• **Required action**
Your output should be the line with "staining of unremarkable" followed by every remaining line of the entries, reproduced exactly.

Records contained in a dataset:

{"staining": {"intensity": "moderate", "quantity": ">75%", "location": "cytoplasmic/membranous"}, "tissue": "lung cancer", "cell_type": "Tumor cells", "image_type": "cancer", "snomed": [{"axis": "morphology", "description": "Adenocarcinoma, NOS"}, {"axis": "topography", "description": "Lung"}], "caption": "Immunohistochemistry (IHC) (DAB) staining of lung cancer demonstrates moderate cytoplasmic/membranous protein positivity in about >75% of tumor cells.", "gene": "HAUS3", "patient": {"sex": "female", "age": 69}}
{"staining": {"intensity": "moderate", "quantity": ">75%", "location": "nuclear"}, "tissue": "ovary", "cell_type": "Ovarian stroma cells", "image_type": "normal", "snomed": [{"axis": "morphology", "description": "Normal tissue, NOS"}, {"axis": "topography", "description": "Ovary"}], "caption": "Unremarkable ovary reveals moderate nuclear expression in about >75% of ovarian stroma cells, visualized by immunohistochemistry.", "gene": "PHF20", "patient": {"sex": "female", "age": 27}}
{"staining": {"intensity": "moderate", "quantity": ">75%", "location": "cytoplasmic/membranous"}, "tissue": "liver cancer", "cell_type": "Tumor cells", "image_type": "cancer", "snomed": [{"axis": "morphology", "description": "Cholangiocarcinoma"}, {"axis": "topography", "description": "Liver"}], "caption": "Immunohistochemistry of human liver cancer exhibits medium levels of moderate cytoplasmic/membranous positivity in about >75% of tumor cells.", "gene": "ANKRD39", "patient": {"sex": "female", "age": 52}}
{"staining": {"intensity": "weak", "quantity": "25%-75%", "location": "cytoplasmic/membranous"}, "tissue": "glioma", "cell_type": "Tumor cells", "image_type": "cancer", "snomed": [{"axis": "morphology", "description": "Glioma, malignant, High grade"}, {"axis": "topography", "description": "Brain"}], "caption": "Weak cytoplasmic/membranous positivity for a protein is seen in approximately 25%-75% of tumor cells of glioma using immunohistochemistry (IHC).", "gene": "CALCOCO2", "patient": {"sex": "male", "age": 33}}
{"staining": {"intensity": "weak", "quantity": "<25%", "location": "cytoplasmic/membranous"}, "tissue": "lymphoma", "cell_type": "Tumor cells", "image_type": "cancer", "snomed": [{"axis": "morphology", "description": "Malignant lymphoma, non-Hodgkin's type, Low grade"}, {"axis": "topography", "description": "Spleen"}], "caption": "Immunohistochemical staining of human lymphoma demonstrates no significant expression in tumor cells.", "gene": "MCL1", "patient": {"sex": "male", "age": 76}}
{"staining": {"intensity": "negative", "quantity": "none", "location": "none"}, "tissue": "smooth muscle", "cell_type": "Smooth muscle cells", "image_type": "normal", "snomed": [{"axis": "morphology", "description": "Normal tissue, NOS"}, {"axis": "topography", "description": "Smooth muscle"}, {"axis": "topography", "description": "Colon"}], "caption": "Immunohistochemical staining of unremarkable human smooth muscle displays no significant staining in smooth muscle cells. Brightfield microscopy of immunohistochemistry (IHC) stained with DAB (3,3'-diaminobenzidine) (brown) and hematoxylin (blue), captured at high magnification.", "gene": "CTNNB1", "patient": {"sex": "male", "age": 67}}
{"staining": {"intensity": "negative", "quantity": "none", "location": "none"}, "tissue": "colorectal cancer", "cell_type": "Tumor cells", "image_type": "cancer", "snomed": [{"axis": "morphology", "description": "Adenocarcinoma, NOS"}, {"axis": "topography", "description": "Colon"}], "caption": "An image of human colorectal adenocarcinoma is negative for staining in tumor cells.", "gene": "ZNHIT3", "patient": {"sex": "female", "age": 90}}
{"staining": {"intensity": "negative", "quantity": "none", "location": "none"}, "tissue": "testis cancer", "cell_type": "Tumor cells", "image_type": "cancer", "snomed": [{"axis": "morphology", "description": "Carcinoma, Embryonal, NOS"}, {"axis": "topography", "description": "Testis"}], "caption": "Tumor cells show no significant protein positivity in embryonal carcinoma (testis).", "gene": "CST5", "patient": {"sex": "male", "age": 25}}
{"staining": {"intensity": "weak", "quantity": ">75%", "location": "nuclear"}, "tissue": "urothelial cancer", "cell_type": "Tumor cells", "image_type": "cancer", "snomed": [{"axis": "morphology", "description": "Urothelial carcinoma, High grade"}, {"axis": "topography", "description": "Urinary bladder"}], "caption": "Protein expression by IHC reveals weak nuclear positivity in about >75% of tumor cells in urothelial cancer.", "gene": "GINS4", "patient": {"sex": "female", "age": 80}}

• **Result of this exercise**
{"staining": {"intensity": "negative", "quantity": "none", "location": "none"}, "tissue": "smooth muscle", "cell_type": "Smooth muscle cells", "image_type": "normal", "snomed": [{"axis": "morphology", "description": "Normal tissue, NOS"}, {"axis": "topography", "description": "Smooth muscle"}, {"axis": "topography", "description": "Colon"}], "caption": "Immunohistochemical staining of unremarkable human smooth muscle displays no significant staining in smooth muscle cells. Brightfield microscopy of immunohistochemistry (IHC) stained with DAB (3,3'-diaminobenzidine) (brown) and hematoxylin (blue), captured at high magnification.", "gene": "CTNNB1", "patient": {"sex": "male", "age": 67}}
{"staining": {"intensity": "negative", "quantity": "none", "location": "none"}, "tissue": "colorectal cancer", "cell_type": "Tumor cells", "image_type": "cancer", "snomed": [{"axis": "morphology", "description": "Adenocarcinoma, NOS"}, {"axis": "topography", "description": "Colon"}], "caption": "An image of human colorectal adenocarcinoma is negative for staining in tumor cells.", "gene": "ZNHIT3", "patient": {"sex": "female", "age": 90}}
{"staining": {"intensity": "negative", "quantity": "none", "location": "none"}, "tissue": "testis cancer", "cell_type": "Tumor cells", "image_type": "cancer", "snomed": [{"axis": "morphology", "description": "Carcinoma, Embryonal, NOS"}, {"axis": "topography", "description": "Testis"}], "caption": "Tumor cells show no significant protein positivity in embryonal carcinoma (testis).", "gene": "CST5", "patient": {"sex": "male", "age": 25}}
{"staining": {"intensity": "weak", "quantity": ">75%", "location": "nuclear"}, "tissue": "urothelial cancer", "cell_type": "Tumor cells", "image_type": "cancer", "snomed": [{"axis": "morphology", "description": "Urothelial carcinoma, High grade"}, {"axis": "topography", "description": "Urinary bladder"}], "caption": "Protein expression by IHC reveals weak nuclear positivity in about >75% of tumor cells in urothelial cancer.", "gene": "GINS4", "patient": {"sex": "female", "age": 80}}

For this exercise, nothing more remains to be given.